I was doing some testing this morning on a Fedora 25 host and received the following error when I tried to execute a playbook:

$ ansible-playbook –ask-become-pass -l tbone playbooks/system-base.yml

PLAY [all] ********************************************************************************************************

TASK [Gathering Facts] ********************************************************************************************
ok: [tbone]

TASK [system-common : upgrade all packages] ***********************************************************************
fatal: [tbone]: FAILED! => {"changed": false, "failed": true, "msg": "python2 yum module is needed for this  module"}
	to retry, use: --limit @/ansible/playbooks/system-base.retry

PLAY RECAP ********************************************************************************************************
tbone        : ok=1    changed=0    unreachable=0    failed=1   

To see what ansible was doing I set the ANSIBLE_KEEP_REMOTE_FILES environment variable which keeps the ansiballz modules on the remote host (this is super useful for debugging problems). After reviewing the files in the temporary task directory I noticed that the playbook had a task to install a specific version of a package with yum. Yum doesn’t exist on newer Fedora releases hence the “python2 yum module” error.

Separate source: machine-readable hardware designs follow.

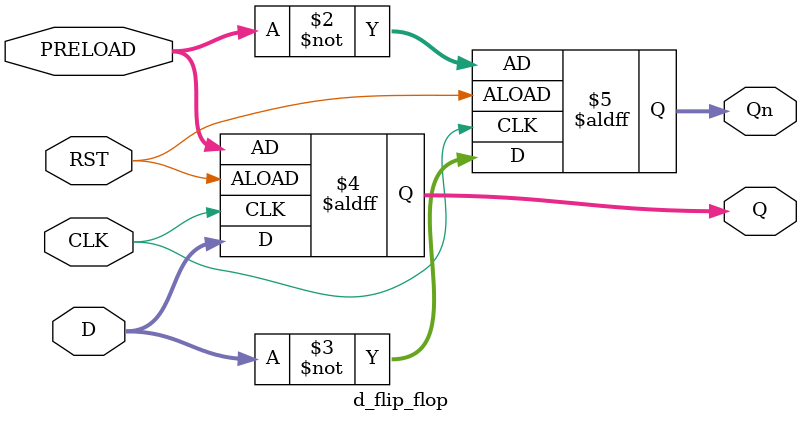
<source format=v>


module d_flip_flop (
    // pins
    input                     CLK,
    input                     RST,
    input       [7:0]         PRELOAD,
    input       [7:0]         D,
    output reg  [7:0]         Q,
    output reg  [7:0]         Qn
);

//=============================================
// ==> Behavioural implementation of the D-latch
//=============================================
always @(posedge CLK or posedge RST) begin
  // Prelaod Q register on reset
  if (RST) begin
    Q = PRELOAD;
    Qn = ~PRELOAD;
  end
  else begin
    Q = D;
    Qn = ~D;
  end

end

endmodule

</source>
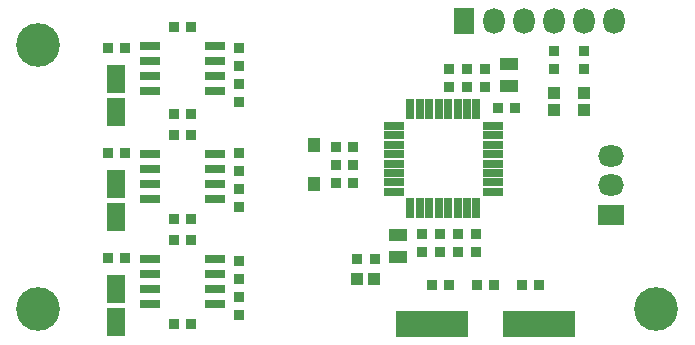
<source format=gts>
G04*
G04 #@! TF.GenerationSoftware,Altium Limited,Altium Designer,21.7.1 (17)*
G04*
G04 Layer_Color=8388736*
%FSLAX44Y44*%
%MOMM*%
G71*
G04*
G04 #@! TF.SameCoordinates,3410F848-C5A3-4CD9-B6BE-FCF06B59130C*
G04*
G04*
G04 #@! TF.FilePolarity,Negative*
G04*
G01*
G75*
%ADD25R,6.2000X2.2000*%
%ADD26R,0.6700X1.7200*%
%ADD27R,1.7200X0.6700*%
%ADD28R,1.5500X2.4000*%
%ADD29R,1.0000X1.0000*%
%ADD30R,1.0000X1.0000*%
%ADD31R,1.0800X1.2200*%
%ADD32R,1.7200X0.8000*%
%ADD33R,0.9500X0.9500*%
%ADD34R,0.9500X0.9500*%
%ADD35R,1.5000X1.1000*%
%ADD36C,3.7000*%
%ADD37R,2.2000X1.8000*%
%ADD38O,2.2000X1.8000*%
%ADD39O,1.8000X2.2000*%
%ADD40R,1.8000X2.2000*%
D25*
X371560Y25400D02*
D03*
X461560D02*
D03*
D26*
X353000Y123100D02*
D03*
X361000D02*
D03*
X369000D02*
D03*
X377000D02*
D03*
X385000D02*
D03*
X393000D02*
D03*
X401000D02*
D03*
X409000D02*
D03*
Y207100D02*
D03*
X401000D02*
D03*
X393000D02*
D03*
X385000D02*
D03*
X377000D02*
D03*
X369000D02*
D03*
X361000D02*
D03*
X353000D02*
D03*
D27*
X423000Y137100D02*
D03*
Y145100D02*
D03*
Y153100D02*
D03*
Y161100D02*
D03*
Y169100D02*
D03*
Y177100D02*
D03*
Y185100D02*
D03*
Y193100D02*
D03*
X339000D02*
D03*
Y185100D02*
D03*
Y177100D02*
D03*
Y169100D02*
D03*
Y161100D02*
D03*
Y153100D02*
D03*
Y145100D02*
D03*
Y137100D02*
D03*
D28*
X104140Y232540D02*
D03*
Y204340D02*
D03*
Y143640D02*
D03*
Y115440D02*
D03*
Y54740D02*
D03*
Y26540D02*
D03*
D29*
X500380Y220980D02*
D03*
Y205980D02*
D03*
X474980Y220980D02*
D03*
Y205980D02*
D03*
D30*
X307460Y63500D02*
D03*
X322460D02*
D03*
D31*
X271780Y143670D02*
D03*
Y176370D02*
D03*
D32*
X187420Y222250D02*
D03*
Y234950D02*
D03*
Y247650D02*
D03*
Y260350D02*
D03*
X132620Y222250D02*
D03*
Y234950D02*
D03*
Y247650D02*
D03*
Y260350D02*
D03*
X187420Y130810D02*
D03*
Y143510D02*
D03*
Y156210D02*
D03*
Y168910D02*
D03*
X132620Y130810D02*
D03*
Y143510D02*
D03*
Y156210D02*
D03*
Y168910D02*
D03*
X187420Y41910D02*
D03*
Y54610D02*
D03*
Y67310D02*
D03*
Y80010D02*
D03*
X132620Y41910D02*
D03*
Y54610D02*
D03*
Y67310D02*
D03*
Y80010D02*
D03*
D33*
X386080Y226180D02*
D03*
Y241180D02*
D03*
X416560Y241180D02*
D03*
Y226180D02*
D03*
X401320Y241180D02*
D03*
Y226180D02*
D03*
X363220Y86480D02*
D03*
Y101480D02*
D03*
X378460Y86480D02*
D03*
Y101480D02*
D03*
X393700Y86480D02*
D03*
Y101480D02*
D03*
X500380Y241420D02*
D03*
Y256420D02*
D03*
X474980Y241420D02*
D03*
Y256420D02*
D03*
X408940Y86480D02*
D03*
Y101480D02*
D03*
X208280Y213480D02*
D03*
Y228480D02*
D03*
Y243960D02*
D03*
Y258960D02*
D03*
Y124580D02*
D03*
Y139580D02*
D03*
Y155060D02*
D03*
Y170060D02*
D03*
Y33140D02*
D03*
Y48140D02*
D03*
Y63620D02*
D03*
Y78620D02*
D03*
D34*
X289680Y160020D02*
D03*
X304680D02*
D03*
X385960Y58420D02*
D03*
X370960D02*
D03*
X447160D02*
D03*
X462160D02*
D03*
X111640Y259080D02*
D03*
X96640D02*
D03*
X111640Y170180D02*
D03*
X96640D02*
D03*
X111640Y81280D02*
D03*
X96640D02*
D03*
X441840Y208280D02*
D03*
X426840D02*
D03*
X307714Y80469D02*
D03*
X322714D02*
D03*
X304680Y175260D02*
D03*
X289680D02*
D03*
X409060Y58420D02*
D03*
X424060D02*
D03*
X304680Y144780D02*
D03*
X289680D02*
D03*
X167520Y203200D02*
D03*
X152520D02*
D03*
X167520Y276860D02*
D03*
X152520D02*
D03*
X167520Y114300D02*
D03*
X152520D02*
D03*
X167520Y185420D02*
D03*
X152520D02*
D03*
X167520Y25400D02*
D03*
X152520D02*
D03*
X167520Y96520D02*
D03*
X152520D02*
D03*
D35*
X436880Y245720D02*
D03*
Y226720D02*
D03*
X342900Y81940D02*
D03*
Y100940D02*
D03*
D36*
X38100Y261620D02*
D03*
X561340Y38100D02*
D03*
X38100D02*
D03*
D37*
X523240Y117640D02*
D03*
D38*
Y142640D02*
D03*
Y167640D02*
D03*
D39*
X525780Y281940D02*
D03*
X500380D02*
D03*
X474980D02*
D03*
X449580D02*
D03*
X424180D02*
D03*
D40*
X398780D02*
D03*
M02*

</source>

There are a couple of ways to fix this. The ideal way is to use the package module (or check the OS release and use the ansible dnf module instead of yum) instead of specifying yum or dnf. If you need a quick fix you can shell out from your playbook and install python2-dnf prior to gathering facts. If you need a quicker fix you can install the package by hand:

$ yum -y install python2-dnf

I’m currently using the package module and it works like a champ.

Viewing ansible variables

When developing ansible playbooks and roles it’s extremely useful to be able to see all of the variables available to you. This is super easy with the ansible setup and debug modules:

# List all of the vars available to the host
$ ansible haproxy01.* -m setup

# Retrieve all of the groups from the inventory file
$ ansible haproxy01.* -m debug -a "var=groups"

Lester Wade took this a step further and wrote a great blog entry that describes how to dump the contents of the vars, environment, group_names, hostvars and group variables to a file. If you run his example you will get a nicely formatted text file in /tmp/ansible.all

Module Variables ("vars"):
--------------------------------
{
    "ansible_all_ipv4_addresses": [
        "192.168.1.122",
        "192.168.1.124"
    ],
    "ansible_all_ipv6_addresses": [
        "fe80::250:56ff:fe8f:b8ad"
    ],
    "ansible_apparmor": {
        "status": "disabled"
    },

This file is a great reference and kudos to Lester for the amazing work!